I am trying to prove the following statement but I am totally at a loss.
Let $(A_t)$, $t \in \mathbb{R}^+$ be an adapted (with respect to the filtration $(\mathcal{F}_t)$) continuous integrable nondecreasing process. Let $T > 0$ and $\Pi = \{0 = t_0 < t_1 <\ldots <t_k = T\}$ be a finite partition of $[0,T]$. Define $$A_T^{\Pi} = \sum_{i=0}^{k-1}E[A_{t_{i+1}}-A_{t_i}\mid\mathcal{F}_{t_i}]$$ Then $A_T^{\Pi} \rightarrow A_T$ in $L^1$ as $\text{mesh}(\Pi)\rightarrow 0$.
There is a hint that suggests that one first attempt the case for which $E[A_T^2]<\infty$ and show that the convergence above is in $L^2$. I don't even know where to begin as I have no clue what is so special about nondecreasing continuous processes that could make this statement true. I would appreciate any hint telling me where to start even.
Now I need this result to prove the following second statement. The meaning of the subscripts is the same as in the statement above.

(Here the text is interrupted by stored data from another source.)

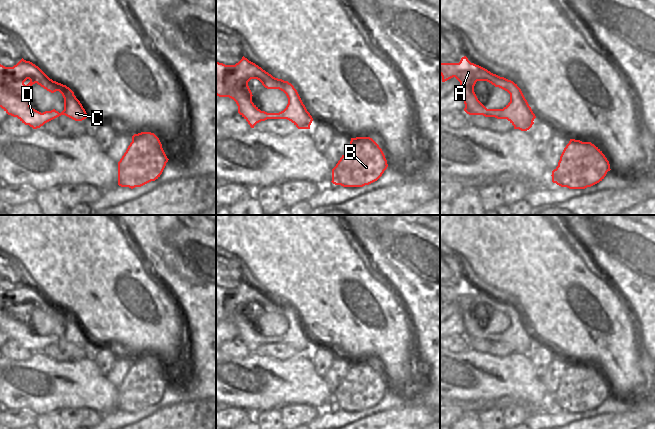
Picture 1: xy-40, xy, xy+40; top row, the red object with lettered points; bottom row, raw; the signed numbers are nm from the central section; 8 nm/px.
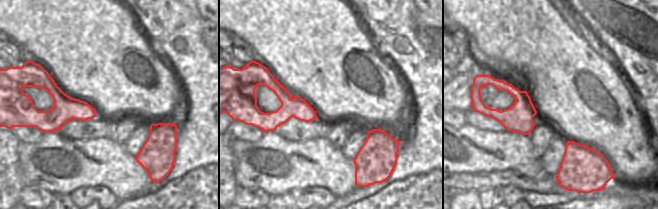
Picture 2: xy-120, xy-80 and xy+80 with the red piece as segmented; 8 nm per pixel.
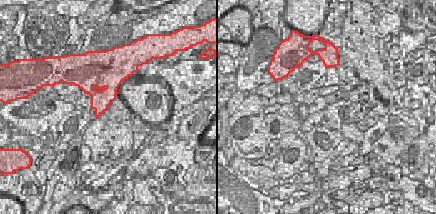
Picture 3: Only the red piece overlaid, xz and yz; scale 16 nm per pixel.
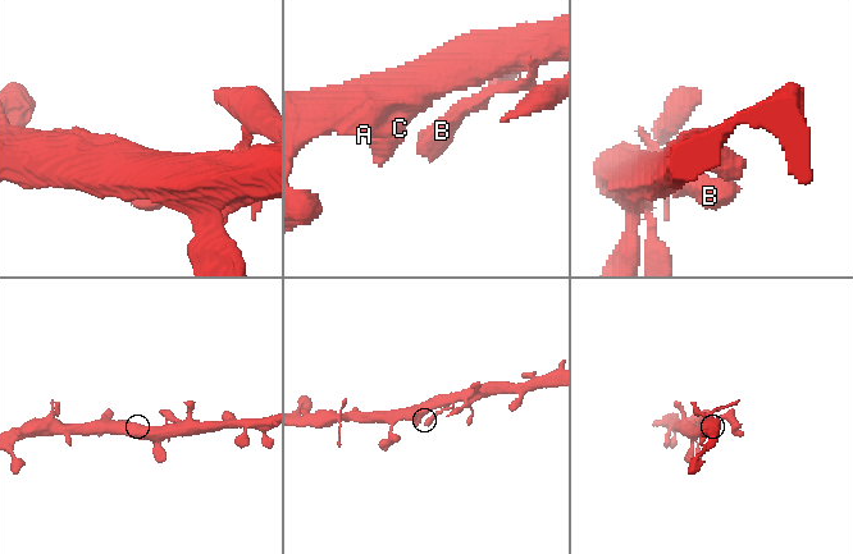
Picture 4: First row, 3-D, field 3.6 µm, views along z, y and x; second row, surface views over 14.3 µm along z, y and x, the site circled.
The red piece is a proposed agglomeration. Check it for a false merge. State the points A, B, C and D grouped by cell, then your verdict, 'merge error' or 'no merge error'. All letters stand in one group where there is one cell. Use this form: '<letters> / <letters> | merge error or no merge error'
A B C D | no merge error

Let $M$ be a continuous $L^2$ martingale. Show that $$\sum_{i=0}^{k-1}E[(M_{t_{i+1}}-M_{t_i})^2\mid \mathcal{F}_{t_i}]\rightarrow [M]_T \quad \text{in} \quad L^1$$ as $\text{mesh}(\Pi)\rightarrow 0$. The question explicitly asks us to make use of the first statement.
Here is my attempt. From the first statement I have that $$\sum_{i=0}^{k-1}E[[M]_{t_{i+1}}-[M]_{t_i}\mid\mathcal{F}_{t_i}]\rightarrow [M]_T\quad \text{in} \quad L^1$$ Now for each interval $[t_i,t_{i+1}]$ I choose a submesh $\Pi_i = \{t_i = s_{i,0} < s_{i,1} <\ldots<s_{i,n_i}=t_{i+1} \}$. Since $M$ is an $L^2$-martingale, it holds that $$\sum_{j=0}^{n_i-1}(M_{s_{i,j+1}}-M_{s_{i,j}})^2 \rightarrow [M]_{t_{i+1}}-[M]_{t_{i}}\quad\text{in}\quad L^1$$ This implies $$\sum_{j=0}^{n_i-1}E[(M_{s_{i,j+1}}-M_{s_{i,j}})^2\mid\mathcal{F}_{t_i}]\rightarrow E[[M]_{t_{i+1}}-[M]_{t_{i}}\mid\mathcal{F}_{t_i}]\quad\text{in}\quad L^1$$
To see this why this implication is true note the following fact. Let $X_n \rightarrow Y$ in $L^1$ where $(X_n)$ and $Y$ are random variables defined on some probability space $(\Omega,\mathcal{F},P)$. Take an arbitrary $\sigma$-algebra $\mathcal{G}\subseteq\mathcal{F}$. Then $$E[\lvert E[X_n\mid\mathcal{G}] - E[Y\mid\mathcal{G}]\rvert] \leq E[E[\lvert X_n-Y\rvert\mid\mathcal{G}]] = E[\lvert X_n-Y\rvert]$$ The inequality above comes from Jensen. This shows that $E[X_n\mid\mathcal{G}] \rightarrow E[Y\mid\mathcal{G}]$ in $L^1$.
Now back to the question itself. With a simple trick I show that $$\sum_{j=0}^{n_i-1}E[(M_{s_{i,j+1}}-M_{s_{i,j}})^2\mid\mathcal{F}_{t_i}] = E[M^2_{t_{i+1}}-M^2_{t_i}\mid\mathcal{F}_{t_i}]$$ I also have that $$E[M^2_{t_{i+1}}-M^2_{t_i}\mid\mathcal{F}_{t_i}]=E[(M_{t_{i+1}}-M_{t_i})^2\mid\mathcal{F}_{t_i}]$$ So then $$E[(M_{t_{i+1}}-M_{t_i})^2\mid\mathcal{F}_{t_i}]\rightarrow E[[M]_{t_{i+1}}-[M]_{t_{i}}\mid\mathcal{F}_{t_i}]\quad\text{in}\quad L^1$$ This is saying that $$E[(M_{t_{i+1}}-M_{t_i})^2\mid\mathcal{F}_{t_i}]=E[[M]_{t_{i+1}}-[M]_{t_{i}}\mid\mathcal{F}_{t_i}]$$ Summing over $i$ gives $$\sum_{i=0}^{k-1}E[(M_{t_{i+1}}-M_{t_i})^2\mid \mathcal{F}_{t_i}] = \sum_{i=0}^{k-1}E[[M]_{t_{i+1}}-[M]_{t_i}\mid \mathcal{F}_{t_i}]$$ The RHS goes to $[M]_T$ in $L^1$ due to the first statement which I haven't been able to prove.
So then I have two questions:
1) How should I go about showing the first statement?
2) Is my proof for the second statement correct?